▸ Document extract
= = =

Friday, April 25, 2008

The Best Quality of Life

Zurich has been voted the city with the "best quality of life." I would have to agree! I travelled with my friend Mary (neighbor who works at US Steel) to Zurich for my 2nd ever marathon. I had originally signed up with encouragement from my friend Jamie, but after she broke her arm, she didn't think she would be able to train and I was left without a running partner. Luckily, Mary was a sport and went along for moral support.

Upon arrival in Zurich, we both immediately noticed the increased air quality due to the mountains, lake and smaller population. We immediately took public transportation (which is fast, spotless and on time) to our hotel, and then lugged our luggage up the 15 minute stairstep hill to our hotel. In the morning, we woke up to a FANTASTIC view of Lake Zurich!

= = =

▸ Required action a
Using the Zurich blog post, say whether each statement agrees with it: (i) Mary works at US Steel; (ii) Jamie ran the marathon alongside the writer; (iii) the morning view from the hotel was of the mountains. For each, answer yes or no and quote the deciding words.

▸ Scene geometry reasoning data

= = =

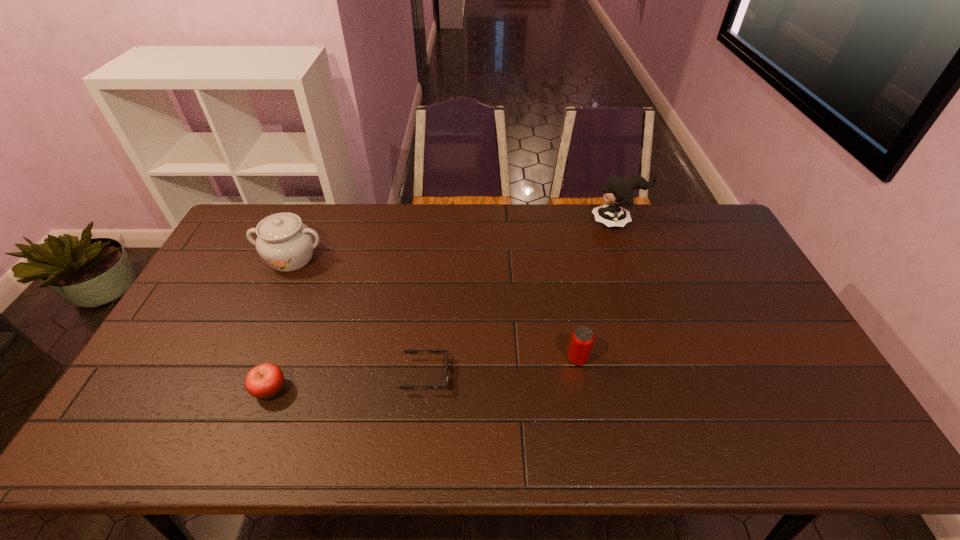
This screenshot has width=960, height=540. In order to click on doll in this screenshot , I will do (618, 192).

Find the location of a particular element. This screenshot has height=540, width=960. the tallest object is located at coordinates (618, 192).

The height and width of the screenshot is (540, 960). In order to click on chinaware in this screenshot , I will do `click(286, 244)`.

Find the location of `the second farthest object`. the second farthest object is located at coordinates (286, 244).

This screenshot has width=960, height=540. In order to click on can in this screenshot , I will do `click(582, 338)`.

Where is `the fourth object from left to right`? Image resolution: width=960 pixels, height=540 pixels. the fourth object from left to right is located at coordinates (582, 338).

This screenshot has width=960, height=540. What are the coordinates of `apple` in the screenshot? It's located at click(264, 381).

Find the location of a particular element. The image size is (960, 540). sunglasses is located at coordinates (409, 351).

Identify the location of the shortest object. The width and height of the screenshot is (960, 540). (409, 351).

You are a GUI agent. You are given a task and a screenshot of the screen. Output one action in this format:
    pyautogui.click(x=<x>, y=<y>)
    Task: Click on the vacant space located 0.360m at the face of the rightmost object
    This screenshot has height=540, width=960.
    Given the screenshot: What is the action you would take?
    pyautogui.click(x=493, y=222)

= = =

▸ Required action b
In the records, copy word for word everything from the line containing "Find the location of a particular element. The" down to the line containing "Identify the location", including both of those lines.

▸ Solution a
(i) Yes: "neighbor who works at US Steel"
(ii) No: "after she broke her arm, she didn't think she would be able to train and I was left without a running partner"
(iii) No: "we woke up to a FANTASTIC view of Lake Zurich!"

▸ Solution b
Find the location of a particular element. The image size is (960, 540). sunglasses is located at coordinates (409, 351).

Identify the location of the shortest object. The width and height of the screenshot is (960, 540). (409, 351).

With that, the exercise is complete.